## EXERCISE
In the excerpt below about the Crown Estate, what was its first major acquisition of recent times?

## EXCERPT PROVIDED

So there is benefit on both sides, like all things that uphold the delicate dance that is a functioning landlord-tenant relationship.

This development comes as the Crown Estate itself is undergoing a broader transition – with new powers that permit it to borrow money from the Treasury for the first time, enabling it to accelerate investment in offshore wind, among other purposes.

Previously it had only been allowed to fund major capital expenditure from the sale of other assets, with agricultural land recently a major contributor to this, causing its rural estate to shrink from 345,000 acres in 2014 to some 200,000 acres now.

However, last September it made its first major acquisition of recent times, the 2,552-acre Dissington Estate in Northumberland.

The question that remains is this: how big a gravitational pull will this new model have on the sector as a whole?

Will it only work for the biggest estates that can afford to take the longest- term view, or will it in time come to be the norm in England and Wales, at least?

Some may be put off by the complexity of drafting these agreements at the outset versus the boilerplate agreements that all parties are more familiar with.

Yet the high level of intricacy needed to run a modern farming business that takes in food production, environmental schemes, and often at least one other source of income, has been the hallmark of the past decade.

It is to the benefit of neither landlord or tenant if contracts do not keep up with the reality of life on the ground.

Where that is the case, tenants will find themselves more likely to be second-class farming citizens, shut out of the options available to owner-occupiers, and landlords may find that, as a result of this, they increasingly have tenants that can’t pay the rent.

## GIVEN MATERIAL
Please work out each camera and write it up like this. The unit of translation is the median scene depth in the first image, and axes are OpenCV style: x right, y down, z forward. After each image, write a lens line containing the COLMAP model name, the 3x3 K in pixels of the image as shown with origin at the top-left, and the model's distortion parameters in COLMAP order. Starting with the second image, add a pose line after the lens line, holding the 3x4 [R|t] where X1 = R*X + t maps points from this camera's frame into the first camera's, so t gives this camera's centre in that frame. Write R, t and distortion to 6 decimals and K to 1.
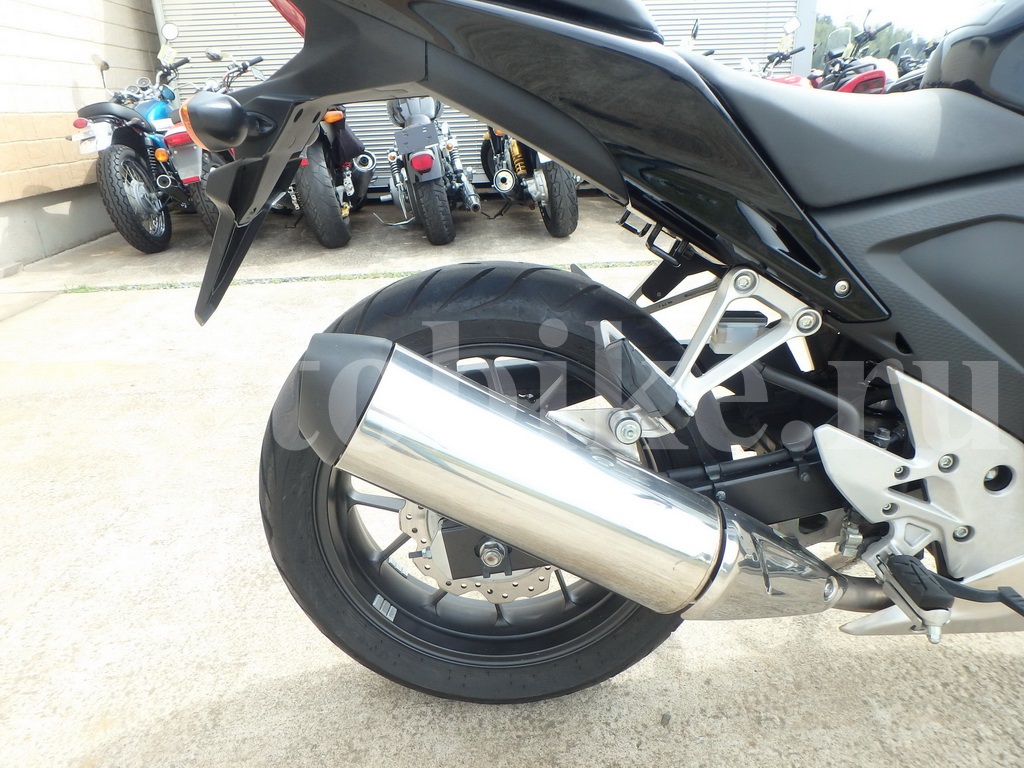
lens RADIAL K [[715.9, 0, 513.4], [0, 715.9, 378.4], [0, 0, 1]] dist [-0.003210, 0.003522]
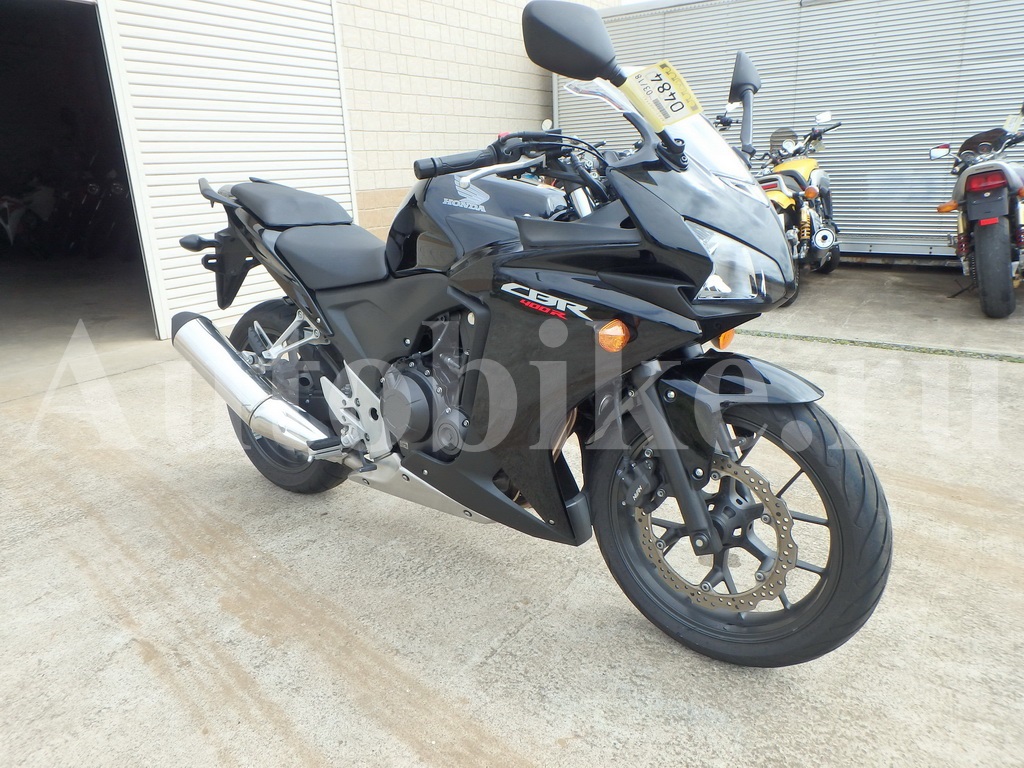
lens RADIAL K [[715.7, 0, 515.4], [0, 715.7, 387.0], [0, 0, 1]] dist [0.002230, 0.004159]
pose [[0.789904, 0.180747, -0.585988, 1.871969], [-0.208823, 0.977747, 0.020094, -0.066464], [0.576580, 0.106496, 0.810070, -0.471111]]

## RESPONSE
The 2,552-acre Dissington Estate in Northumberland, acquired last September.